### [Objectifs]
1) Répondez aux questions suivantes sur le passage consacré à la dénaturation chez Montaigne :
(a) Par quel moyen Montaigne combat-il la dénaturation qui n'est que d'opinion ?
(b) D'après le passage, la dénaturation est-elle plus « incroyable » ou plus « monstrueuse » ?
(c) Quel titre entre parenthèses accompagne la référence « Essais, III, 10 » ?
2) Rédigez la suite du passage sur la dénaturation chez Montaigne, à partir de sa dernière ligne.

### [Extrait du document]
Voilà de nouveau une fausse instance de la dénaturation, qui n’apparaît que pour être aussitôt révoquée : ce n’est pas dénaturation que cela, 78mais nature que l’on refuse de recevoir. C’est donc au contraire par l’appel à la réflexion que Montaigne combat cette dénaturation qui n’est que d’opinion : on peut en tirer l’hypothèse, qui vaudrait pour tout le livre III (et tout particulièrement pour le passage suivant), selon laquelle la « dénaturation » s’estime avant tout, pour Montaigne, dans une certaine contention du rapport à soi-même. D’autre part on voit bien ici que la dénaturation est un des registres de l’extraordinaire, dans une direction très précise : au fond, la dénaturation est plus « incroyable » que « monstrueuse35 » – et ce caractère incroyable va se retrouver dans les dernières occurrences du terme « desnaturé » à la fin du livre III.
Essais, III, 10
(« De mesnager sa volonté »)

### [Données extraites]
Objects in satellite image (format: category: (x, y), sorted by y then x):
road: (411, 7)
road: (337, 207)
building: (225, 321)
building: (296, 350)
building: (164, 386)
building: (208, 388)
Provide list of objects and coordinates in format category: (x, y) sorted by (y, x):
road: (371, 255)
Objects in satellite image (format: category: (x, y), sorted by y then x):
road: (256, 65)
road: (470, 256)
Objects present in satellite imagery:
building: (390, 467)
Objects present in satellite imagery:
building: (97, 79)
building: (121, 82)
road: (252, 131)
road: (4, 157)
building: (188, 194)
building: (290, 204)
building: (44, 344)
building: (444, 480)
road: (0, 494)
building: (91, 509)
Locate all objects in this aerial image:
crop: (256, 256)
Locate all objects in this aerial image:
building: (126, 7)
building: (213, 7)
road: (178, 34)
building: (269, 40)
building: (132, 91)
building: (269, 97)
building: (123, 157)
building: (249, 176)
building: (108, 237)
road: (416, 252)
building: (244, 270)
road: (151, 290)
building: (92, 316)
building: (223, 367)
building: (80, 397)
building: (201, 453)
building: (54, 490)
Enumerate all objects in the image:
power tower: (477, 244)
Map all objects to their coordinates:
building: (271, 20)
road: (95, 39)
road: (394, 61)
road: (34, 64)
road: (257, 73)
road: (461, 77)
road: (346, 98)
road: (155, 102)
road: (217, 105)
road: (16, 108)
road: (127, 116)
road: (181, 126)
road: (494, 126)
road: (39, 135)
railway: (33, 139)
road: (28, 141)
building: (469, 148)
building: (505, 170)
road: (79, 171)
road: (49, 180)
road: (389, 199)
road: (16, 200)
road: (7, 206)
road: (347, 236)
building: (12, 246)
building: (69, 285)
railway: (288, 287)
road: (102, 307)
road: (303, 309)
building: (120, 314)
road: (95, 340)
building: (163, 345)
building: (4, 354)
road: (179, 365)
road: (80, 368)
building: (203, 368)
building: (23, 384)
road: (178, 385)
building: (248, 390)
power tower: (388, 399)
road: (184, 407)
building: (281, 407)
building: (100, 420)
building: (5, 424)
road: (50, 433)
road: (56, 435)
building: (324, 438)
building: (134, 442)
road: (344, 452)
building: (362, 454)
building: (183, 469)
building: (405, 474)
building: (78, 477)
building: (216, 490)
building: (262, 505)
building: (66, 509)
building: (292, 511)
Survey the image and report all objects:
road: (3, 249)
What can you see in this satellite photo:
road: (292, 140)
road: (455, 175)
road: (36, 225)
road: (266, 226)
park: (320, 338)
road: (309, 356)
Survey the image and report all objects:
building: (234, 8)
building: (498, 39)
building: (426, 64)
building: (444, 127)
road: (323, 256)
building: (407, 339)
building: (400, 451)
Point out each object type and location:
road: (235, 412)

### [Liste des réponses]
1)
(a) Par l'appel à la réflexion.
(b) Plus « incroyable » que « monstrueuse ».
(c) « De mesnager sa volonté ».

2)
Le début du chapitre développe la thèse qui avait été formulée dès son incipit : « il se faut prester à autruy et ne se donner qu’à soy-mesme36 ». La conséquence de cette affirmation est qu’il n’est pas sain de lutter contre l’amour de soi, qui n’est pas un amour déréglé ; les doctrines morales qui nous en persuadent et tâchent de nous détourner du soin de nous-mêmes sont peut-être nécessaires pour la société, mais ce sont des artifices, des enseignements exotériques – les sages qui n’en ont pas besoin savent qu’au contraire le point central de la morale tient précisément à la nécessité d’être avant tout ami de soi. Montaigne peut alors affirmer que c’est, au contraire, le fait de se détourner de soi-même qui est une erreur, car on ne peut conduire les autres au bien vivre sans le pratiquer pour soi-même :
[…] qui abandonne en son propre, le sainement et gayement vivre, pour en servir autruy, prend à mon gré un mauvais et desnaturé party37.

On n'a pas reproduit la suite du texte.